Parsing semantics isn't changing my point (we aren't talking about carrying a child gently out of a public place if they throw a fit - we're talking about striking them as a form of correction). Replace the word "assault" with "non-defensive and non-accidental force used to correct behavior" if you like. Point stands. You guys are still rationalizing the hell out of it. If you aren't defending your child by jerking them back from a street before they walk in front of a car, then it is wrong to be jerking them about by the arm (unless accidental, of course). That's why I said DEFENSE...and you can defend them from themselves if they are going to harm themselves via ignorance. Parents aren't tyrants for this...they are tyrants for striking children or humiliating them or threatening them when it isn't a defensive reasoning, and is instead trying to be used as a corrective measure (which just teaches them bullying and violent dispute resolution).

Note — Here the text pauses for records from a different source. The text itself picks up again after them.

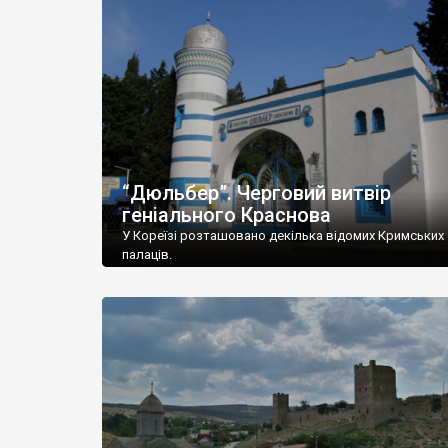
“Дюльбер”. Черговий витвір
геніального Краснова
У Кореїзі розташовано декілька відомих Кримських
палаців.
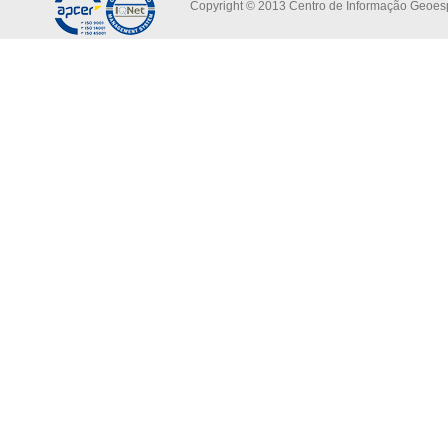
Copyright © 2013 Centro de Informação Geoespa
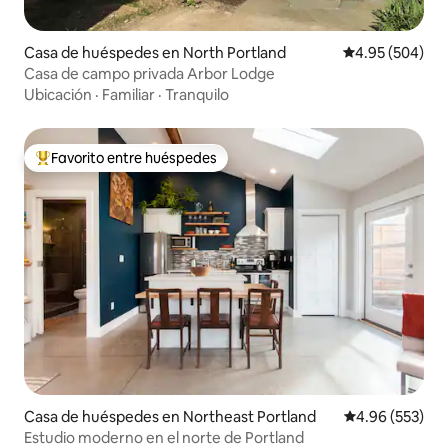
Casa de huéspedes en North Portland
Calificación pr
4.95 (504)
Casa de campo privada Arbor Lodge
Ubicación
·
Familiar
·
Tranquilo
Favorito entre huéspedes
De los mejores en Favorito entre huéspedes
Casa de huéspedes en Northeast Portland
Calificación pr
4.96 (553)
Estudio moderno en el norte de Portland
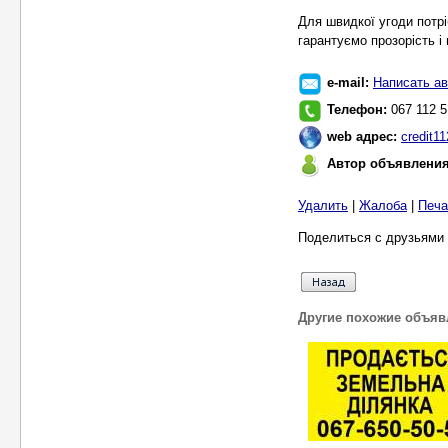
Для швидкої угоди потрі
гарантуємо прозорість і
e-mail:
Написать ав
Телефон:
067 112 5
web адрес:
credit1
Автор объявлени
Удалить
|
Жалоба
|
Печа
Поделиться с друзьями 
Другие похожие объяв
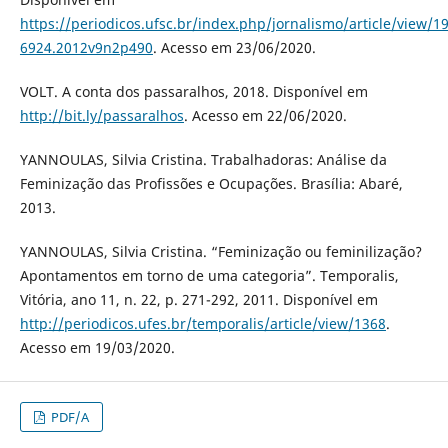
https://periodicos.ufsc.br/index.php/jornalismo/article/view/1
6924.2012v9n2p490
. Acesso em 23/06/2020.
VOLT. A conta dos passaralhos, 2018. Disponível em
http://bit.ly/passaralhos
. Acesso em 22/06/2020.
YANNOULAS, Silvia Cristina. Trabalhadoras: Análise da
Feminização das Profissões e Ocupações. Brasília: Abaré,
2013.
YANNOULAS, Silvia Cristina. “Feminização ou feminilização?
Apontamentos em torno de uma categoria”. Temporalis,
Vitória, ano 11, n. 22, p. 271-292, 2011. Disponível em
http://periodicos.ufes.br/temporalis/article/view/1368
.
Acesso em 19/03/2020.
PDF/A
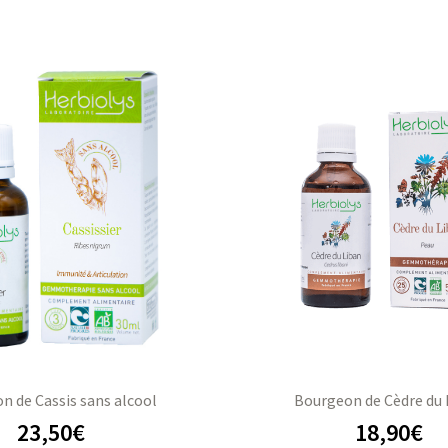
n de Cassis sans alcool
Bourgeon de Cèdre du 
23,50
€
18,90
€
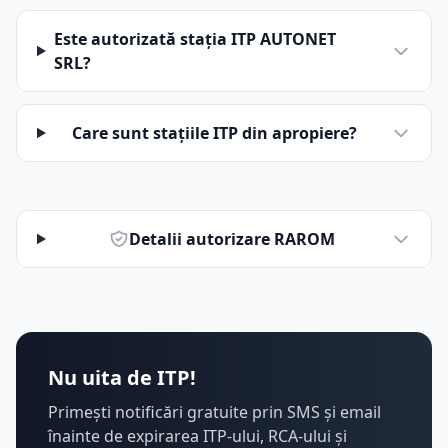
Este autorizată stația ITP AUTONET
SRL?
Care sunt stațiile ITP din apropiere?
Detalii autorizare RAROM
Nu uita de ITP!
Primești notificări gratuite prin SMS și email
înainte de expirarea ITP-ului, RCA-ului și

And last I checked, if a child is kicking and screaming, but is at the age of reason, then the parent failed in points before this via a lack of preparation. When not in public, I suggest hovering over them and waiting it out (do NOT taunt them). When in public, I suggest gently carrying them out of the place...and scolding yourself for something you've done to program them to think this is a good way to act when they want their way. I know too many parents using peaceful parenting techniques (or have previously, and now have raised their kids to adults) who faced this so rarely it isn't even worth discussing. Kids act that way based on how you programmed them. Do you yell in front of them at your wife? Do you throw fits of rage? Does your wife? Does some person you expose the child to, like a babysitter or family member? Just as empathy is a learned behavior, so is throwing a fit with any regularity.
And of course special needs kids require special attention and may do things we don't like, but striking them isn't the answer either.